Dopo il diluvio è un romanzo strepitoso per il modo in cui la scrittura si fa luogo. L’autore inventa uno spazio nuovo eppure noto. Gioca con i richiami della tradizione grottesca e surreale della letteratura mitteleuropea di altri tempi, di ispirazioni yiddish, per catapultare il lettore dentro una fiaba nera e fantastica.
Tutto comincia da un luogo, non sapremo mai dove eppure ci restiamo dentro.
“In quella valle – scatola, chiusa su ogni lato da massicci montuosi, l’aria era solita stagnare ammassando settimane grigie sotto una cappa di nubi; ma di quando in quando, senza preavviso, un tuono rompeva la bolla e di lì a poco si potevano prevedere con certezza piogge torrenziali.”
Quando penso alla scrittura come a uno spazio non penso (quasi) mai a spazi tipo: nascondiglio, cunicolo, stanza segreta o tutta per sé. Quando penso alla scrittura in termini di spazio penso a un mondo che non esiste ancora. La scrittura è un mondo (im)possibile. Tutto quello che scriviamo non esiste. Eppure tutto quello che scriviamo dà esistenza a chi scrive, a chi legge, ai personaggi, perfino la luce dentro un romanzo non esiste eppure illumina tutto. (A proposito: l’avete scelto il colore della luce che accende il vostro romanzo? Che non sia di un bianco lattiginoso, mai. Avrò modo di raccontarvi perché questa luce non deve mai essere lattiginosa…)
In questo proposito, quello di vivere la scrittura come uno spazio nuovo da conquistare, Malaguti è bravo. Il paese che racconta è un paese dove piove sul bagnato e che, in seguito a una pioggia particolarmente forte, viene sommerso.
“Probabilmente qualcosa era andato storto nel vecchio sistema fognario: tutte le tubature, infatti, scolavano in un unico canale sotterraneo che attraversava il paese fino a sfociare in una cava al confine coi campi.”

* Dati forniti *
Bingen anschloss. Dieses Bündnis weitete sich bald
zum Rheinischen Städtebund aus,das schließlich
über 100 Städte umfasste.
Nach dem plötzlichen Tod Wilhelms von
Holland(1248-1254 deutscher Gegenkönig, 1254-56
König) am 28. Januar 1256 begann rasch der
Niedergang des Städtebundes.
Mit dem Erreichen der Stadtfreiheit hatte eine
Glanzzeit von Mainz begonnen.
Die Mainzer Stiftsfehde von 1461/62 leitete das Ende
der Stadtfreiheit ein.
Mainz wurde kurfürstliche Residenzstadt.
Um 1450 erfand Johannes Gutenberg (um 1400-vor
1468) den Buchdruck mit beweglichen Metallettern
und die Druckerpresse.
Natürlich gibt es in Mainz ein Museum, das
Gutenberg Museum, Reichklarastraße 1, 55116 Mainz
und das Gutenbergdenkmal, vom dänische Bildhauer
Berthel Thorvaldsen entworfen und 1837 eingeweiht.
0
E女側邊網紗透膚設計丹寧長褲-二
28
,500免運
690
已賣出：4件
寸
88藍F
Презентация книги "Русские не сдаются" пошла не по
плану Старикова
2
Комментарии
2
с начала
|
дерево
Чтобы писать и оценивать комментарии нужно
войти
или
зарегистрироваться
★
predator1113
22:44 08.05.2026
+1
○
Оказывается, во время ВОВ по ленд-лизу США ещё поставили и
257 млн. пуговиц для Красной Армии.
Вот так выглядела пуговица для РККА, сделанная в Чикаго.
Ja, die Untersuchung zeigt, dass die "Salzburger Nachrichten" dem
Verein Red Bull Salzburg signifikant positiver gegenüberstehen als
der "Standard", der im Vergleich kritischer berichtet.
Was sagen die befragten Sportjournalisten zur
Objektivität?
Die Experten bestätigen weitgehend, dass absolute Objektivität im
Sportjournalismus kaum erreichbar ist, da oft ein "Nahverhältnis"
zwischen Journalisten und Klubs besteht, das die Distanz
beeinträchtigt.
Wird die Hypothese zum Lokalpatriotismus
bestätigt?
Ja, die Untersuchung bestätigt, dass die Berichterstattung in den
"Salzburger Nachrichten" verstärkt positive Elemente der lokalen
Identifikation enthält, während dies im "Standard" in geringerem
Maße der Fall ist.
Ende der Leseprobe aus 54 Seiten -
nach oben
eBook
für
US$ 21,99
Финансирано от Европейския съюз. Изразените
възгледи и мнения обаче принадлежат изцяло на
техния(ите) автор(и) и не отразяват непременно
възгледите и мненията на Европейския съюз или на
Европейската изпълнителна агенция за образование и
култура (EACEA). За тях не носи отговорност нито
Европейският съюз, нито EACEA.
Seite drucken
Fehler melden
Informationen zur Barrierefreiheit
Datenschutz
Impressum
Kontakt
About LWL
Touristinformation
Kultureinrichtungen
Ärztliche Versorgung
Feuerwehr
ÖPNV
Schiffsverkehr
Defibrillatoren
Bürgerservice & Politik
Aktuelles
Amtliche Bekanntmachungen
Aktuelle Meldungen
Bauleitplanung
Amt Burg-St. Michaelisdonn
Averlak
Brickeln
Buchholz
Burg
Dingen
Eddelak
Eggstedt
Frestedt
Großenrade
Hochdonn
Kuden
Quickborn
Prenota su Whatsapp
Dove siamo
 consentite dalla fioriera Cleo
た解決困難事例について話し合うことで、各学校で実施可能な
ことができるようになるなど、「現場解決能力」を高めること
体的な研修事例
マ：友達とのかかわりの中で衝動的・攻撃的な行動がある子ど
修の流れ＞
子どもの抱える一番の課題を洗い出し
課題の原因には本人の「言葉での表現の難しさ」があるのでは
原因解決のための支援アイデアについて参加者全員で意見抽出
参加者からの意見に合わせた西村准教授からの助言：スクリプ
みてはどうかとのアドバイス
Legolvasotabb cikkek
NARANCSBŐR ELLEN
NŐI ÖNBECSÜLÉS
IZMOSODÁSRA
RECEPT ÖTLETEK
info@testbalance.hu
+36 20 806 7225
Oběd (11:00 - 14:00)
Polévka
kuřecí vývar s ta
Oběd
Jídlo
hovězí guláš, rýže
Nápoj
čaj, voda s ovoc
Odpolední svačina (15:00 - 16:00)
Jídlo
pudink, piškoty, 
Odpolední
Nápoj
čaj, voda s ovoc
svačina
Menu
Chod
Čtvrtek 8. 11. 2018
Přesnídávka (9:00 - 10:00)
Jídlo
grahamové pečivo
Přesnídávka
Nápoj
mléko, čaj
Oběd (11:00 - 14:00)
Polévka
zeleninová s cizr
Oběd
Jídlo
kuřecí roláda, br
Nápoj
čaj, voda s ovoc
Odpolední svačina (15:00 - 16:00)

* Esercizio *
Secondo il brano su "Dopo il diluvio", che cosa accade al paese raccontato da Malaguti dopo una pioggia particolarmente forte? Per favore, rispondi con una frase. L'elenco non serve per svolgere questo esercizio.

* Soluzione *
In seguito a una pioggia particolarmente forte, il paese viene sommerso.